In the midst of all the implications of his research, Clark diligently continues to mine historical family records. Russell Warne has a summary of some preliminary findings from Clark, presented at a conference.



Some of the findings of Clark via Warne, if you don't want to read in twitter format:
Economic outcomes among relatives are correlated. The big question is whether that is causal (that relatives help out one another) or whether shared genes create these correlations.

The correlation is stronger the more closely related people are. (Sir Francis Galton showed this in 1869.)

There is a way to untangle this through a family database. Different relatives will share an equal level of relationship but not an equal level of social interaction. If correlations differ when genetic correlations are equal, then this is a social effect.

Approach
Dead vs. living relatives. Dead people can't influence their relatives

Grandfathers' & uncles' influences. These groups are equally related but social relationship not the same.

Geographically vs. close relatives.
Clark is finding so far:
Dead grandfathers and uncles are as influential as living grandfathers (even if the person died before the child was born).

Living grandmothers might have some social influence.

No difference between influence from uncles and from grandfathers (who are equally related to a child).

No difference in influence from great-grandfathers and cousins, even though almost all g-gfathers are dead.

No difference between the influence of relatives who lived nearby and relatives who lived further away.
From this Clark concludes (tentatively)
All of these results show that social transmission of SES, educational outcomes, etc., is mostly (or entirely) genetic.

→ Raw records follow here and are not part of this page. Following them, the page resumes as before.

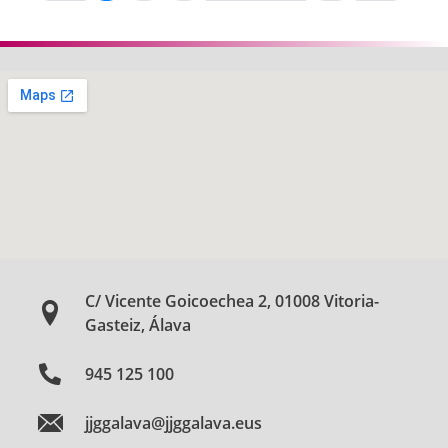
C/ Vicente Goicoechea 2, 01008 Vitoria-
Gasteiz, Álava
945 125 100
jjggalava@jjggalava.eus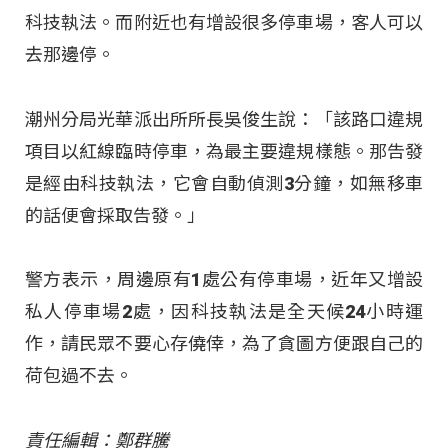
科技執法。而附近也有增設很多停車場，客人可以
去那邊停。
潮州分局光華派出所所長吳俊生說：「該路口違規
項目以紅線臨時停車，為最主要違規樣態。那告發
是經由科技執法，它會自動偵測3分鐘，如無移車
的話便會採取告發。」
警方表示，周邊原有1處公有停車場，近年又增設
私人停車場2處，因科技執法是全天候24小時運
作，請民眾不要心存僥倖，為了貪圖方便跟自己的
荷包過不去。
責任編輯：鄭群騰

Non-parents give a lot of information about a child's SES. But it's not causal. The info is a proxy for genetic effects. "The amount of information relatives supply is proportionate to the amount of genetic information they share with the child."

"It's hard to construct a social transmission model that mimic the results we see here. Genetic effects explain the SES correlation among family members much better. I tried to create a model that was non-genetic, and I couldn't."

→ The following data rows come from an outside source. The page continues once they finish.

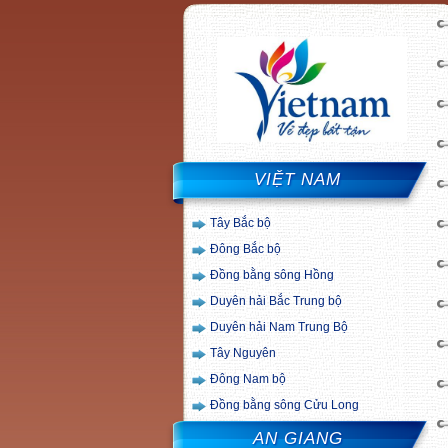
VIỆT NAM
Tây Bắc bộ
Đông Bắc bộ
Đồng bằng sông Hồng
Duyên hải Bắc Trung bộ
Duyên hải Nam Trung Bộ
Tây Nguyên
Đông Nam bộ
Đồng bằng sông Cửu Long
AN GIANG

Warne - The conventional folk wisdom that parental SES is an important causal influence is probably false. And that's not just true in a modern society, but it was true in 18th and 19th century England!
Very intriguing. Quite possibly true.

And it should not be rejected because it has a whiff of genetic determinism.

Moral decisions we make today stand in the context of that moral system and do not depend on long cycle causal relations. Long cycle genetic determinism may be real but it has no baring on how we treat one another today. In part because personal and contextual circumstance swamps short duration outcomes anyway.